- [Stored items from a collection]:

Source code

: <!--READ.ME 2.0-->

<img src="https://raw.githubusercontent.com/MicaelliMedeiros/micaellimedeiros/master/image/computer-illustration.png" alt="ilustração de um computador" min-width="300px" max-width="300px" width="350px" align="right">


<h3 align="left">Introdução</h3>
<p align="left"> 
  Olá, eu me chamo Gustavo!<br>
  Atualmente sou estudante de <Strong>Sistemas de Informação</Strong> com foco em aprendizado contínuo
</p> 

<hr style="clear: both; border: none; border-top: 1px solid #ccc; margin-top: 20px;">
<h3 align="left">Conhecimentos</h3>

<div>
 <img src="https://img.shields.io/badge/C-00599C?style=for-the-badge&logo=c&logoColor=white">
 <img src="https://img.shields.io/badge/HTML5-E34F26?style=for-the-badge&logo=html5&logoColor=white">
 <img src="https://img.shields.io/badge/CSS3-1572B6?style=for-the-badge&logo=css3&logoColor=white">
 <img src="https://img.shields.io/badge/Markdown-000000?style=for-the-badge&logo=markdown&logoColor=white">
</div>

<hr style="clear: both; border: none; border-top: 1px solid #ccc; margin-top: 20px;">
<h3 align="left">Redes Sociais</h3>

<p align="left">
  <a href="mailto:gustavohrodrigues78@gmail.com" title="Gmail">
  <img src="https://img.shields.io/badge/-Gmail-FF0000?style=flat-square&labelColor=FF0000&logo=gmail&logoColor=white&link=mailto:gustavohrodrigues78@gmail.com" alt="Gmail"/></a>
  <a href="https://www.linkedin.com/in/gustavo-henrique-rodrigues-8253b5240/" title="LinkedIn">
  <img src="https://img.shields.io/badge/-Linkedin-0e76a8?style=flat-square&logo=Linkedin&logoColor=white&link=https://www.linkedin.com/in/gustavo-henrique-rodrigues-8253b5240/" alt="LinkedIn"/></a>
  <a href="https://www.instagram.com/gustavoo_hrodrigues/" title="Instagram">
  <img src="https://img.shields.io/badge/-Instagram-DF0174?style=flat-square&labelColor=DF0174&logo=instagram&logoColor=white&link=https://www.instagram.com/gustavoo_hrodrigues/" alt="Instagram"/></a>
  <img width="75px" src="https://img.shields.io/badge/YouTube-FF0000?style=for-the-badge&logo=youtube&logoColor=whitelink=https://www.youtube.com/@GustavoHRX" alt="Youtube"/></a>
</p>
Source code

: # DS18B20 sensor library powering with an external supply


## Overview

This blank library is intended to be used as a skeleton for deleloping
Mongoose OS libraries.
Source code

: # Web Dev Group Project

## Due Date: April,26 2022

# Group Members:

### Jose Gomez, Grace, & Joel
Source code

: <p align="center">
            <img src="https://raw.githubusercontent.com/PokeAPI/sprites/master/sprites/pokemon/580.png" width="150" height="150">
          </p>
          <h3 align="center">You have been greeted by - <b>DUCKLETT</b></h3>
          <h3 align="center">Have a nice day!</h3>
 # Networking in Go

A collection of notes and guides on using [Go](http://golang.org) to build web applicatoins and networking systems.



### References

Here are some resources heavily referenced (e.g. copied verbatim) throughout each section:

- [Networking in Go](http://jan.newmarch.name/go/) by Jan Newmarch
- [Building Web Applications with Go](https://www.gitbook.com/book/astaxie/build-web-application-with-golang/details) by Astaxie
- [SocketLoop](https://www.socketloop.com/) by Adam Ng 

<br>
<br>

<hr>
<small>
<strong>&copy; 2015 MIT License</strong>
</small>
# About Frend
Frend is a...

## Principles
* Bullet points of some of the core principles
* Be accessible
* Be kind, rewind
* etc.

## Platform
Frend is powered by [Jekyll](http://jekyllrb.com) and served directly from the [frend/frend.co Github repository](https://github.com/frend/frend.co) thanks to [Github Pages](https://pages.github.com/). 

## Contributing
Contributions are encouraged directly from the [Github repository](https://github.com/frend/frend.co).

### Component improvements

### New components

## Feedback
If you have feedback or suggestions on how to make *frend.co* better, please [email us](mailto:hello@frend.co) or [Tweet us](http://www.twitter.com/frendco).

- [EXERCISE GOAL]:
Exact copies of all the entries above should be returned.

- [WRITTEN ANSWER]:
Source code

: <!--READ.ME 2.0-->

<img src="https://raw.githubusercontent.com/MicaelliMedeiros/micaellimedeiros/master/image/computer-illustration.png" alt="ilustração de um computador" min-width="300px" max-width="300px" width="350px" align="right">


<h3 align="left">Introdução</h3>
<p align="left"> 
  Olá, eu me chamo Gustavo!<br>
  Atualmente sou estudante de <Strong>Sistemas de Informação</Strong> com foco em aprendizado contínuo
</p> 

<hr style="clear: both; border: none; border-top: 1px solid #ccc; margin-top: 20px;">
<h3 align="left">Conhecimentos</h3>

<div>
 <img src="https://img.shields.io/badge/C-00599C?style=for-the-badge&logo=c&logoColor=white">
 <img src="https://img.shields.io/badge/HTML5-E34F26?style=for-the-badge&logo=html5&logoColor=white">
 <img src="https://img.shields.io/badge/CSS3-1572B6?style=for-the-badge&logo=css3&logoColor=white">
 <img src="https://img.shields.io/badge/Markdown-000000?style=for-the-badge&logo=markdown&logoColor=white">
</div>

<hr style="clear: both; border: none; border-top: 1px solid #ccc; margin-top: 20px;">
<h3 align="left">Redes Sociais</h3>

<p align="left">
  <a href="mailto:gustavohrodrigues78@gmail.com" title="Gmail">
  <img src="https://img.shields.io/badge/-Gmail-FF0000?style=flat-square&labelColor=FF0000&logo=gmail&logoColor=white&link=mailto:gustavohrodrigues78@gmail.com" alt="Gmail"/></a>
  <a href="https://www.linkedin.com/in/gustavo-henrique-rodrigues-8253b5240/" title="LinkedIn">
  <img src="https://img.shields.io/badge/-Linkedin-0e76a8?style=flat-square&logo=Linkedin&logoColor=white&link=https://www.linkedin.com/in/gustavo-henrique-rodrigues-8253b5240/" alt="LinkedIn"/></a>
  <a href="https://www.instagram.com/gustavoo_hrodrigues/" title="Instagram">
  <img src="https://img.shields.io/badge/-Instagram-DF0174?style=flat-square&labelColor=DF0174&logo=instagram&logoColor=white&link=https://www.instagram.com/gustavoo_hrodrigues/" alt="Instagram"/></a>
  <img width="75px" src="https://img.shields.io/badge/YouTube-FF0000?style=for-the-badge&logo=youtube&logoColor=whitelink=https://www.youtube.com/@GustavoHRX" alt="Youtube"/></a>
</p>
Source code

: # DS18B20 sensor library powering with an external supply


## Overview

This blank library is intended to be used as a skeleton for deleloping
Mongoose OS libraries.
Source code

: # Web Dev Group Project

## Due Date: April,26 2022

# Group Members:

### Jose Gomez, Grace, & Joel
Source code

: <p align="center">
            <img src="https://raw.githubusercontent.com/PokeAPI/sprites/master/sprites/pokemon/580.png" width="150" height="150">
          </p>
          <h3 align="center">You have been greeted by - <b>DUCKLETT</b></h3>
          <h3 align="center">Have a nice day!</h3>
 # Networking in Go

A collection of notes and guides on using [Go](http://golang.org) to build web applicatoins and networking systems.



### References

Here are some resources heavily referenced (e.g. copied verbatim) throughout each section:

- [Networking in Go](http://jan.newmarch.name/go/) by Jan Newmarch
- [Building Web Applications with Go](https://www.gitbook.com/book/astaxie/build-web-application-with-golang/details) by Astaxie
- [SocketLoop](https://www.socketloop.com/) by Adam Ng 

<br>
<br>

<hr>
<small>
<strong>&copy; 2015 MIT License</strong>
</small>
# About Frend
Frend is a...

## Principles
* Bullet points of some of the core principles
* Be accessible
* Be kind, rewind
* etc.

## Platform
Frend is powered by [Jekyll](http://jekyllrb.com) and served directly from the [frend/frend.co Github repository](https://github.com/frend/frend.co) thanks to [Github Pages](https://pages.github.com/). 

## Contributing
Contributions are encouraged directly from the [Github repository](https://github.com/frend/frend.co).

### Component improvements

### New components

## Feedback
If you have feedback or suggestions on how to make *frend.co* better, please [email us](mailto:hello@frend.co) or [Tweet us](http://www.twitter.com/frendco).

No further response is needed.